IARPA Needs More Training Data for Video Surveillance Algorithms

Production Perig/Shutterstock.com

The data would improve the tech’s ability to link together footage shot across a broad geographic space, allowing it to better track and identify potential targets.

The intelligence community’s research arm wants to train algorithms to track people across sprawling video surveillance networks, and it needs more data to do it.

The Intelligence Advanced Research Projects Activity is recruiting teams to build bigger, better datasets to train computer vision algorithms that would monitor people as they move through urban environments. The training data would improve the tech’s ability to link together footage from a large network of security cameras, allowing it to better track and identify potential targets.

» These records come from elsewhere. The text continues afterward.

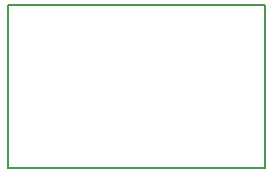
<source format=gbo>
G04 MADE WITH FRITZING*
G04 WWW.FRITZING.ORG*
G04 DOUBLE SIDED*
G04 HOLES PLATED*
G04 CONTOUR ON CENTER OF CONTOUR VECTOR*
%ASAXBY*%
%FSLAX23Y23*%
%MOIN*%
%OFA0B0*%
%SFA1.0B1.0*%
%ADD10R,0.866142X0.551181X0.850142X0.535181*%
%ADD11C,0.008000*%
%LNSILK0*%
G90*
G70*
G54D11*
X4Y547D02*
X862Y547D01*
X862Y4D01*
X4Y4D01*
X4Y547D01*
D02*
G04 End of Silk0*
M02*
</source>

Computer vision is a type of artificial intelligence that allows computers to interpret images and videos. Many law enforcement and public safety organizations already use the tech to investigate crimes, monitor critical infrastructure and secure major events that could be targets for terrorists. An early version of the tech was used to identify the perpetrators of the Boston Marathon bombing in 2013, for instance, its popularity has only grown in the years since.

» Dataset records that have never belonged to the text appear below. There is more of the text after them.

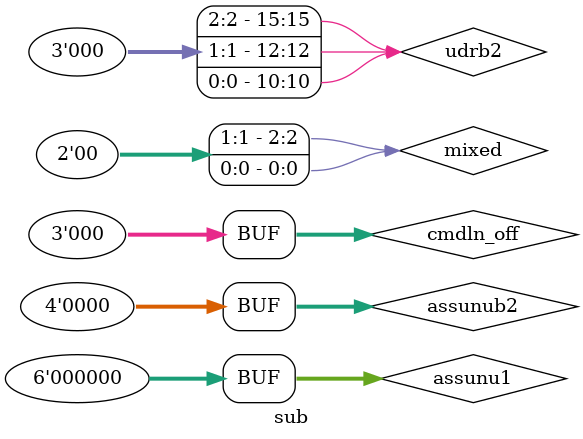
<source format=v>

module t (/*AUTOARG*/);

   sub sub ();

endmodule

module sub;

   wire pub /*verilator public*/;   // Ignore publics

   wire [5:0] assunu1 = 0;  // Assigned but unused

   wire [3:0] assunub2 = 0;  // Assigned but bit 2 unused

   wire [15:10] udrb2;  // [14:13,11] is undriven
   assign udrb2[15] = 0;
   assign udrb2[12] = 0;
   assign udrb2[10] = 0;

   wire       unu3;  // Totally unused

   wire [3:0] mixed;  // [3] unused & undr, [2] unused, [1] undr, [0] ok
   assign mixed[2] = 0;
   assign mixed[0] = 0;

   wire [2:0] cmdln_off;  // Suppressed by command line
   assign cmdln_off = 0;

   localparam THREE = 3;

   initial begin
      if (0 && assunu1[0] != 0 && udrb2 != 0) begin end
      if (0 && assunub2[THREE] && assunub2[1:0]!=0) begin end
      if (0 && mixed[1:0] != 0) begin end
   end
endmodule

</source>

But according to IARPA, the data used to train algorithms today is fairly narrow, which limits the tech’s ability to dissect the wide range of situations they’d see in the real world. With the new datasets, officials aim to improve the training process and enable computer vision systems to connect footage shot from cameras positioned across a broad geographic area.

“Further research in the area of computer vision within multi-camera video networks may support post-event crime scene reconstruction, protection of critical infrastructure and transportation facilities, military force protection, and in the operations of National Special Security Events,” IARPA officials wrote in the solicitation.

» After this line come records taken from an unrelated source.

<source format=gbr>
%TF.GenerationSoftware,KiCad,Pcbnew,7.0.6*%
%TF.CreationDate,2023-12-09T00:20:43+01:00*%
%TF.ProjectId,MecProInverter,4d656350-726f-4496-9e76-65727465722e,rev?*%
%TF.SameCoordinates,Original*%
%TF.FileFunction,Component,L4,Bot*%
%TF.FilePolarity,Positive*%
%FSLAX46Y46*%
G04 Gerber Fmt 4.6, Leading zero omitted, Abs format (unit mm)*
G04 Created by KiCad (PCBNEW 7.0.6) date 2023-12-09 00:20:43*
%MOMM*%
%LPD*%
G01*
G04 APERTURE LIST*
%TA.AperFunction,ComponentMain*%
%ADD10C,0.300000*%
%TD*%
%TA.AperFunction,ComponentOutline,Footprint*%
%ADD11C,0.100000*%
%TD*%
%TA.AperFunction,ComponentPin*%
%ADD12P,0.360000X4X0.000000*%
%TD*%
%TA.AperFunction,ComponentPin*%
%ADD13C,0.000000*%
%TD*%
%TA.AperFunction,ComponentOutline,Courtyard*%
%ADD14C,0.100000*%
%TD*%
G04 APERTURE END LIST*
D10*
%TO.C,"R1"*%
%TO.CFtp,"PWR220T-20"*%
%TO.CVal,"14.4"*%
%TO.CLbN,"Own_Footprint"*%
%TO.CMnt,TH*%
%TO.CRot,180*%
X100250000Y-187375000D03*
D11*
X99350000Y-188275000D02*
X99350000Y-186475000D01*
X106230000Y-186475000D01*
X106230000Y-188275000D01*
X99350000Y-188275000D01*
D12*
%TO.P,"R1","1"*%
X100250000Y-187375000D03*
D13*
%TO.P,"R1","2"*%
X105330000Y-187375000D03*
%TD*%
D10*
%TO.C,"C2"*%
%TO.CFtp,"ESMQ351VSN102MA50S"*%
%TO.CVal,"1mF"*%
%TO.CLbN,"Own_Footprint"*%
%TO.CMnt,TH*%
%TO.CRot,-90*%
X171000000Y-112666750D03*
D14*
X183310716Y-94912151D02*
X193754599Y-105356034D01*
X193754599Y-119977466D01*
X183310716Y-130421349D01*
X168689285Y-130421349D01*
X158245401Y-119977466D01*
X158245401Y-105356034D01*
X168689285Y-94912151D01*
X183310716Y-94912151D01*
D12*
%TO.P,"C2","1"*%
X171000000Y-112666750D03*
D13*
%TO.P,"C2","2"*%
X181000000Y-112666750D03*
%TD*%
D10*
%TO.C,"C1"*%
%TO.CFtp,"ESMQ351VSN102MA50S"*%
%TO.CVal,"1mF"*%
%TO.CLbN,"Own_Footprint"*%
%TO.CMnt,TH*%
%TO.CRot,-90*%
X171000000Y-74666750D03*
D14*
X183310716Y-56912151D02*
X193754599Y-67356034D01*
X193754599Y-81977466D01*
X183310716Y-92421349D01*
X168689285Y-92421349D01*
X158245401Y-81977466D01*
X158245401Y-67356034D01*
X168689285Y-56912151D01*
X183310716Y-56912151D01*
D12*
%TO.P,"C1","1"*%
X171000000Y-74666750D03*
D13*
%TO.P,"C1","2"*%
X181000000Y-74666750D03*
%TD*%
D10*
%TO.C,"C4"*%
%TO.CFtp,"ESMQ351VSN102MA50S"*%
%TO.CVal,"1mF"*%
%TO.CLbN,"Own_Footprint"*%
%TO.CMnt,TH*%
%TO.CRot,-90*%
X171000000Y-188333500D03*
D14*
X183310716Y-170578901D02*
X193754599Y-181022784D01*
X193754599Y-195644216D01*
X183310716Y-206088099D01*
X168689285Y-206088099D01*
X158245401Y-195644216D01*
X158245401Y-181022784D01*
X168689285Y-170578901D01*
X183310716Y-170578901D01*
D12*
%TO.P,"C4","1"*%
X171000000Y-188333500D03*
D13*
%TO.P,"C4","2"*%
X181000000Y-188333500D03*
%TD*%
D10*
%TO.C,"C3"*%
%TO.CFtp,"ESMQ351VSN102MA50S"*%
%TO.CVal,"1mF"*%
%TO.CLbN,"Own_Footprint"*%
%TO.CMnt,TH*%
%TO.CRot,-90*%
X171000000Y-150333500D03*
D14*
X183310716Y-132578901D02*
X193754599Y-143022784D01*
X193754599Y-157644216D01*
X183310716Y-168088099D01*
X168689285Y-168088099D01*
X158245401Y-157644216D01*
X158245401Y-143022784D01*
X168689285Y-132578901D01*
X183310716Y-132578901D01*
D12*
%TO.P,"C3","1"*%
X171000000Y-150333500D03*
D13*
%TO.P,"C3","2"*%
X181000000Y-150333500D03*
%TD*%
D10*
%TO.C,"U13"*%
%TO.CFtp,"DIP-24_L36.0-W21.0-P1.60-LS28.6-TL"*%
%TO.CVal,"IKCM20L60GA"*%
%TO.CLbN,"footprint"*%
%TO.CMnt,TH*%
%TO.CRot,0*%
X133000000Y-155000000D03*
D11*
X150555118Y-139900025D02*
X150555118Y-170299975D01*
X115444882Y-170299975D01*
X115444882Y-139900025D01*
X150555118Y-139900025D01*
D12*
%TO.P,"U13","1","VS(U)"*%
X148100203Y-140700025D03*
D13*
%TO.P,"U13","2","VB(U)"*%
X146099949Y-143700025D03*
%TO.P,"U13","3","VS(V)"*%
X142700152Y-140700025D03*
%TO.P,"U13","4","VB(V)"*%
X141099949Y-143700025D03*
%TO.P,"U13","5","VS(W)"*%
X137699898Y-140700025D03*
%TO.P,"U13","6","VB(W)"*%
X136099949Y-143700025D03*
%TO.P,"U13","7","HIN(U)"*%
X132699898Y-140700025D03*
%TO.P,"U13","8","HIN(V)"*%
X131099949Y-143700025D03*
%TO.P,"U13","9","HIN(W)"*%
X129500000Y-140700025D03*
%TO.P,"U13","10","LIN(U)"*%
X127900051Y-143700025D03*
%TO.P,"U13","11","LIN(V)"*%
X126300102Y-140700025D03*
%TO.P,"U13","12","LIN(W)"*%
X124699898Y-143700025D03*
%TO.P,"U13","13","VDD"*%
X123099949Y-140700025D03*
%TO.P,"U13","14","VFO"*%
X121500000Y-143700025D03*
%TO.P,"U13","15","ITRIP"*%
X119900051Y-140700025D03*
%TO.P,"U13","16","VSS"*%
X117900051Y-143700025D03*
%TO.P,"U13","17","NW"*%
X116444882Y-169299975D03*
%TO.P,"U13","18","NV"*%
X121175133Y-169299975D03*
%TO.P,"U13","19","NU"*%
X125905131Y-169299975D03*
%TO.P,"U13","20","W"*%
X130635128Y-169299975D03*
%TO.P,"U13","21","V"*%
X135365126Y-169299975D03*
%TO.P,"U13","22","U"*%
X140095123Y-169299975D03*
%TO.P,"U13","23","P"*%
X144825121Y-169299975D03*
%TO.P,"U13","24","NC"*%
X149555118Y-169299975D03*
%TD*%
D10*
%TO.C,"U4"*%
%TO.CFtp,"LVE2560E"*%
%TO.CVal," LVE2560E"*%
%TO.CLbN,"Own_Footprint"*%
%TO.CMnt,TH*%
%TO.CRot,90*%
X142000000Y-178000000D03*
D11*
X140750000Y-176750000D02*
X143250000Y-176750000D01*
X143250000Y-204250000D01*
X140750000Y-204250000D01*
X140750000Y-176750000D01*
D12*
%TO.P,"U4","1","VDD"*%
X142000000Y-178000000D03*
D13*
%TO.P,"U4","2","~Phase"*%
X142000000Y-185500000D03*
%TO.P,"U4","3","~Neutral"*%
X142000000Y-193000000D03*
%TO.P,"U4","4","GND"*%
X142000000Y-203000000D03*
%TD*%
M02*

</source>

Under the solicitation, selected vendors would compile roughly 960 hours of video footage covering numerous different environments and scenarios.

The dataset must include footage from at least 20 different security cameras with “varying positions, views, resolutions and frame rates” scattered across roughly 2.5 acres of “urban or semi-urban space.” The videos would be shot all hours of the day and in different weather conditions, and include pedestrians, moving vehicles, street signs and other “distractors.”

The footage must also include at least 200 test subjects behaving in different ways across the camera network. Ultimately, these are the people the algorithms would focus on to sharpen their identification and tracking skills.

Interested vendors must respond to the solicitation by May 17.